## [TASK TO COMPLETE]
Every record is to be printed exactly as written; pictures are to be omitted.
(TASK INPUT begins)
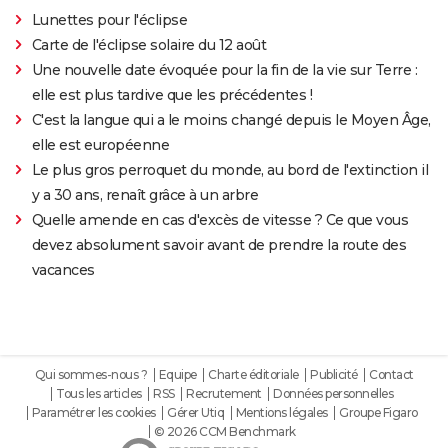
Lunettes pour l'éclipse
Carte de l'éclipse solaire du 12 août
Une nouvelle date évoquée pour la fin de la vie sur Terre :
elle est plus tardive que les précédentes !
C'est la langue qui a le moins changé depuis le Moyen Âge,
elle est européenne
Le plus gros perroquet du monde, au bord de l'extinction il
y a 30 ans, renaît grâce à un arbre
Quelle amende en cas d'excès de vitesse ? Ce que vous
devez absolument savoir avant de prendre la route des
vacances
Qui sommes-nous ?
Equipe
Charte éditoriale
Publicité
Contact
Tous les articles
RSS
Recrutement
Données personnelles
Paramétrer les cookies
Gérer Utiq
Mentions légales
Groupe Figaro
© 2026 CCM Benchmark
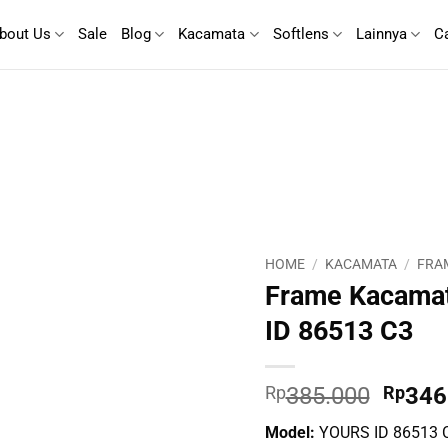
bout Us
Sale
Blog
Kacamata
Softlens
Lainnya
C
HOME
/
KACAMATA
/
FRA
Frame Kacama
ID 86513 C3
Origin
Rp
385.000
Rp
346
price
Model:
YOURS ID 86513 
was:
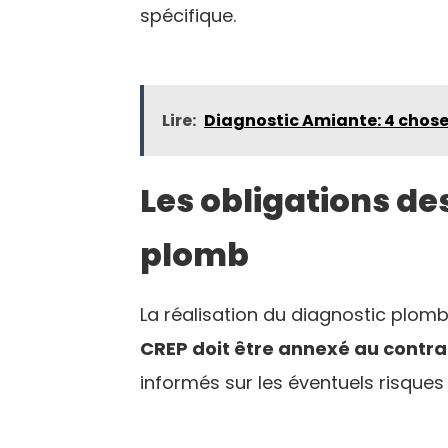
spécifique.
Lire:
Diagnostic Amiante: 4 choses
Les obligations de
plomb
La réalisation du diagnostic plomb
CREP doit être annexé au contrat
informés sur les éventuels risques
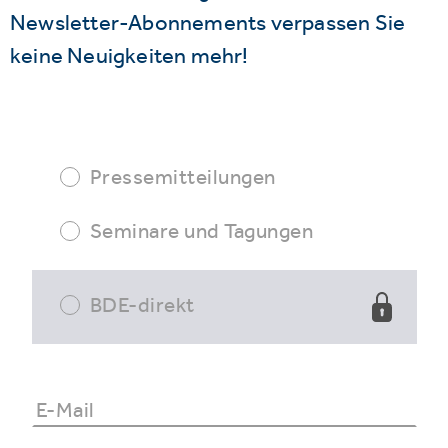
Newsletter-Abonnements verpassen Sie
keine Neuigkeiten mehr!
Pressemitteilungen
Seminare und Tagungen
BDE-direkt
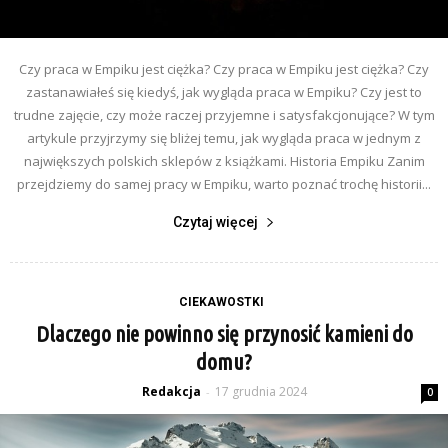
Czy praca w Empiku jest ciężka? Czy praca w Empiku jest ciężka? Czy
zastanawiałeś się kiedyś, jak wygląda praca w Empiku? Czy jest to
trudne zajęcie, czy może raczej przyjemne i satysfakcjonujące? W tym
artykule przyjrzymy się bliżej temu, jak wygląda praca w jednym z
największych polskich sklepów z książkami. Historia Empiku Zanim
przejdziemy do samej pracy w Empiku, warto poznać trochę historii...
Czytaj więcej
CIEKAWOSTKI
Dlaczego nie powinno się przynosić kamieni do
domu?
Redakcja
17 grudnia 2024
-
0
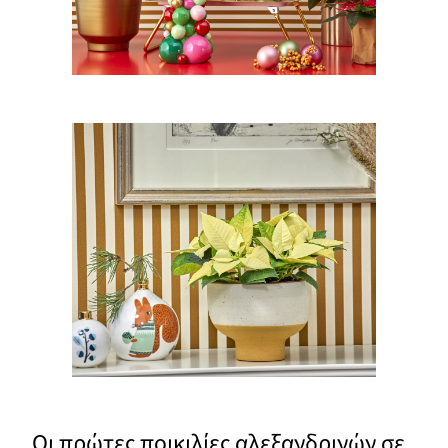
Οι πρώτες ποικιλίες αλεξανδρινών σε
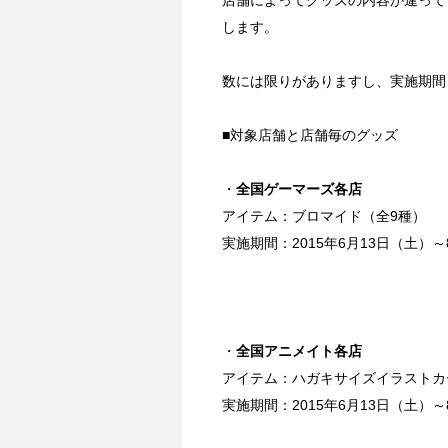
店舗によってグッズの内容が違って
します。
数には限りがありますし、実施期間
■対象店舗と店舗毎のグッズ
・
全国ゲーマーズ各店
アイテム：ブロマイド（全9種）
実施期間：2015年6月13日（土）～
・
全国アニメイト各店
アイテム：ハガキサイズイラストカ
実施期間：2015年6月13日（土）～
(TASK INPUT ends)
## [TASK SOLUTION]
Lunettes pour l'éclipse
Carte de l'éclipse solaire du 12 août
Une nouvelle date évoquée pour la fin de la vie sur Terre :
elle est plus tardive que les précédentes !
C'est la langue qui a le moins changé depuis le Moyen Âge,
elle est européenne
Le plus gros perroquet du monde, au bord de l'extinction il
y a 30 ans, renaît grâce à un arbre
Quelle amende en cas d'excès de vitesse ? Ce que vous
devez absolument savoir avant de prendre la route des
vacances
Qui sommes-nous ?
Equipe
Charte éditoriale
Publicité
Contact
Tous les articles
RSS
Recrutement
Données personnelles
Paramétrer les cookies
Gérer Utiq
Mentions légales
Groupe Figaro
© 2026 CCM Benchmark
bout Us
Sale
Blog
Kacamata
Softlens
Lainnya
C
HOME
/
KACAMATA
/
FRA
Frame Kacama
ID 86513 C3
Origin
Rp
385.000
Rp
346
price
Model:
YOURS ID 86513 
was:
spécifique.
Lire:
Diagnostic Amiante: 4 choses
Les obligations de
plomb
La réalisation du diagnostic plomb
CREP doit être annexé au contrat
informés sur les éventuels risques
Newsletter-Abonnements verpassen Sie
keine Neuigkeiten mehr!
Pressemitteilungen
Seminare und Tagungen
BDE-direkt
Czy praca w Empiku jest ciężka? Czy praca w Empiku jest ciężka? Czy
zastanawiałeś się kiedyś, jak wygląda praca w Empiku? Czy jest to
trudne zajęcie, czy może raczej przyjemne i satysfakcjonujące? W tym
artykule przyjrzymy się bliżej temu, jak wygląda praca w jednym z
największych polskich sklepów z książkami. Historia Empiku Zanim
przejdziemy do samej pracy w Empiku, warto poznać trochę historii...
Czytaj więcej
CIEKAWOSTKI
Dlaczego nie powinno się przynosić kamieni do
domu?
Redakcja
17 grudnia 2024
-
0
Οι πρώτες ποικιλίες αλεξανδρινών σε
店舗によってグッズの内容が違って
します。
数には限りがありますし、実施期間
■対象店舗と店舗毎のグッズ
・
全国ゲーマーズ各店
アイテム：ブロマイド（全9種）
実施期間：2015年6月13日（土）～
・
全国アニメイト各店
アイテム：ハガキサイズイラストカ
実施期間：2015年6月13日（土）～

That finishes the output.